The classic tale, which can teach us all to believe, takes us along with the Darling children — Wendy (voiced by Kathryn Beaumont), John (Paul Collins), and Michael (Tommy Luske) — soaring away with Peter Pan (Bobby Driscoll), the boy who refuses to grow up, past the second star to the right and straight on ‘till morning on to the enchanted world of Never-Never Land. There, where childhood lasts forever, we can meet hot-tempered fairy friend Tinker Bell (Margaret Kerry). But there’s also villainous Captain Hook (Hans Conried), his lackey Mr. Smee (Bill Thompson), and the pirates of the Jolly Roger who are intent on capturing Pan. Only the Lost Boys, Tiger Lily (Corinne Orr) and her Native American tribe can help Wendy, John and Michael to do battle to save Peter — that and a few sprinkles of fairy dust.
Based upon J.M. Barrie's 1904 play and 1911 children's novel — with the usual Disney creative license taken — Peter Pan (1953), despite being considered offensive for racial stereotyping of African Americans, is beloved by many others as much as the other classic early feature-length Disney animations Snow White and the Seven Dwarfs (1937), Pinocchio (1940), Fantasia (1940), Dumbo (1941), Bambi (1942), Cinderella (1950), Alice in Wonderland (1951), Lady and the Tramp (1955), and Sleeping Beauty (1959).
Now celebrating its 60th anniversary, this Diamond Edition of the adventure epic comes with a DTS-HD Master Audio 7.1 soundtrack and a huge haul of extras including decent documentaries, deleted songs, music videos, and a sing-along.

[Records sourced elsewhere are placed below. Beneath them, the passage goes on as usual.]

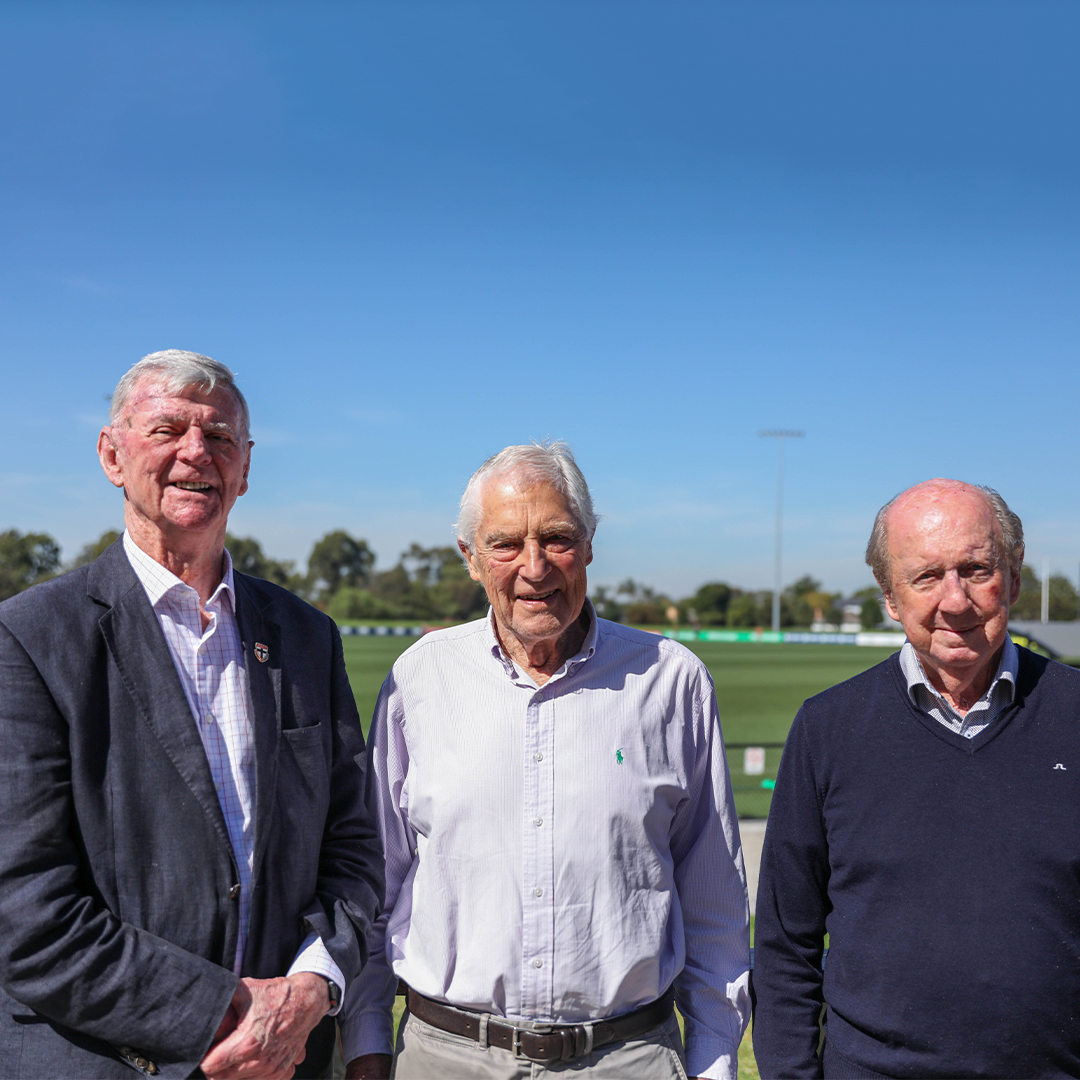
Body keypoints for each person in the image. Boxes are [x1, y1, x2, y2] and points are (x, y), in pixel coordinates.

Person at [0, 350, 384, 1079]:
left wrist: (311, 986)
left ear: (245, 467)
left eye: (219, 436)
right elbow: (24, 908)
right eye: (167, 429)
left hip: (287, 1056)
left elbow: (354, 848)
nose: (194, 453)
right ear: (112, 455)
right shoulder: (29, 637)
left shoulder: (306, 636)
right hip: (105, 1061)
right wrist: (227, 1011)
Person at [341, 442, 750, 1080]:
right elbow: (375, 883)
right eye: (505, 544)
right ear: (470, 558)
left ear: (589, 545)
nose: (534, 567)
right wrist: (366, 1043)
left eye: (557, 538)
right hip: (446, 1056)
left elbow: (714, 905)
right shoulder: (419, 680)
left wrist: (715, 1061)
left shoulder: (672, 681)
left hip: (629, 1058)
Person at [753, 478, 1080, 1078]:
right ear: (889, 597)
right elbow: (784, 944)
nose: (954, 601)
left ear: (1013, 576)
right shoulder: (827, 728)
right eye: (926, 577)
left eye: (976, 569)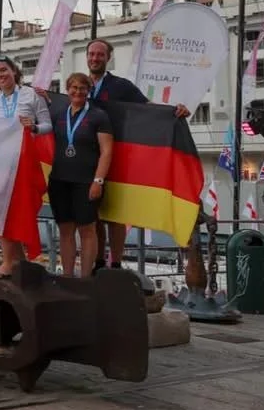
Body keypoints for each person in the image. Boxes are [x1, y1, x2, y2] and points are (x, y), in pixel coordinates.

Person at [37, 39, 188, 271]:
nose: (95, 58)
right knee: (93, 215)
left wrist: (173, 112)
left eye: (100, 54)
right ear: (87, 57)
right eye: (91, 54)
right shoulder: (80, 85)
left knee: (116, 213)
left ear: (108, 58)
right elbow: (62, 107)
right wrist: (41, 96)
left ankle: (115, 263)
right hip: (85, 159)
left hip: (117, 155)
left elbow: (148, 108)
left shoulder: (121, 86)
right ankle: (97, 263)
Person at [0, 55, 51, 278]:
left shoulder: (32, 95)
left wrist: (34, 128)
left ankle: (14, 262)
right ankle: (11, 261)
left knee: (20, 209)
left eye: (4, 70)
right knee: (0, 211)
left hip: (24, 162)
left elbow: (48, 125)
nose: (0, 75)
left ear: (14, 71)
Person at [47, 73, 113, 277]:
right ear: (67, 90)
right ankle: (67, 276)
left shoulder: (99, 116)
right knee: (65, 230)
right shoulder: (59, 114)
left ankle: (85, 279)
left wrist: (98, 181)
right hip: (59, 180)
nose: (78, 92)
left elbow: (107, 151)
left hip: (86, 181)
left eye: (82, 88)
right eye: (74, 88)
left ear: (88, 91)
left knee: (87, 230)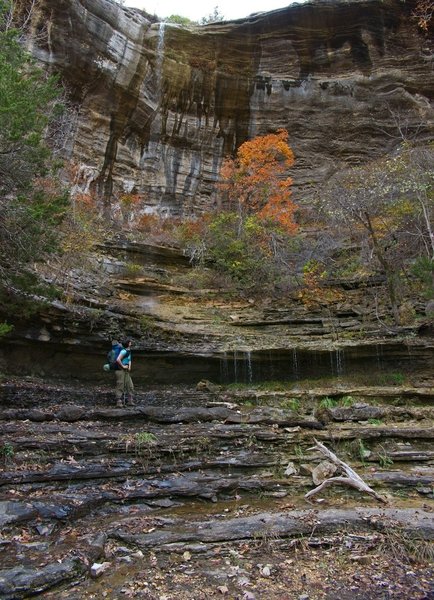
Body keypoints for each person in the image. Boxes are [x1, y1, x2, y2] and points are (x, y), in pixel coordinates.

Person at [115, 339, 135, 407]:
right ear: (128, 344)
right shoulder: (123, 351)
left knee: (130, 385)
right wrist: (123, 366)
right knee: (120, 384)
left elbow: (129, 359)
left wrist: (129, 367)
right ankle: (119, 402)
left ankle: (130, 400)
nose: (131, 343)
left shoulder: (128, 351)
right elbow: (118, 359)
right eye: (130, 342)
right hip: (120, 370)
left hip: (126, 370)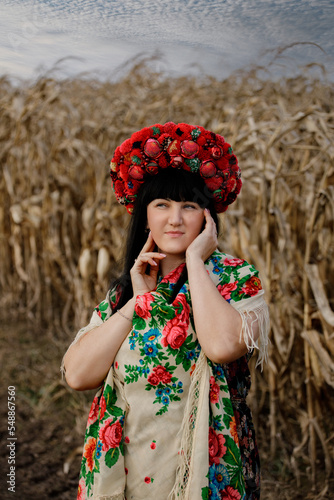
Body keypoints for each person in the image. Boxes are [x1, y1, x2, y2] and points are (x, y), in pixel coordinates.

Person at [63, 122, 270, 500]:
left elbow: (222, 346)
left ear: (207, 219)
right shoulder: (125, 291)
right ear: (145, 216)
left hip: (208, 466)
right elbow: (77, 375)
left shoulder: (234, 278)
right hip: (132, 464)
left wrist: (194, 259)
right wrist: (136, 304)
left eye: (188, 206)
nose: (174, 219)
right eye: (162, 205)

Video: 1.33:1. Audio: DTS-HD Master Audio 7.1, original Dolby Digital Mono. Extras: Introduction by Diane Disney-Miller, commentary by Roy Disney hosting interview excerpts of animators, voice actors, and filmmakers, “Growing Up with Nine Old Men” 41-minute high-def featurette, 15 minutes of deleted songs and scenes unearthed from the Disney Vault, “Backstage Disney” 65-minute documentary consisting of “You Can Fly: The Making of Peter Pan,” “In Walt's Words: Why I Made Peter Pan,” “Tinker Bell: A Fairy’s Tale,” “The Peter Pan that Almost Was,” and “The Peter Pan Story” behind-the-scenes featurettes, “Disney Song Selection” in high def with DTS-HD MA 7.1 audio, deleted song “The Pirate Song,” lost song “Never Land,” “Never Land” Paige O’Hara music video, “The Second Star to the Right” T-Squad music video, “Disney Intermission” allowing younger viewers to receive pirate training via a series of tips, mini-activities, and video clips while the film is paused, Peter Pan optional sing-along track, “DisneyView Side Bars” allowing kids to fill the black bars to either side of the image with artwork from background painter Cristy Maltese; DVD and digital copies. Studio: Disney.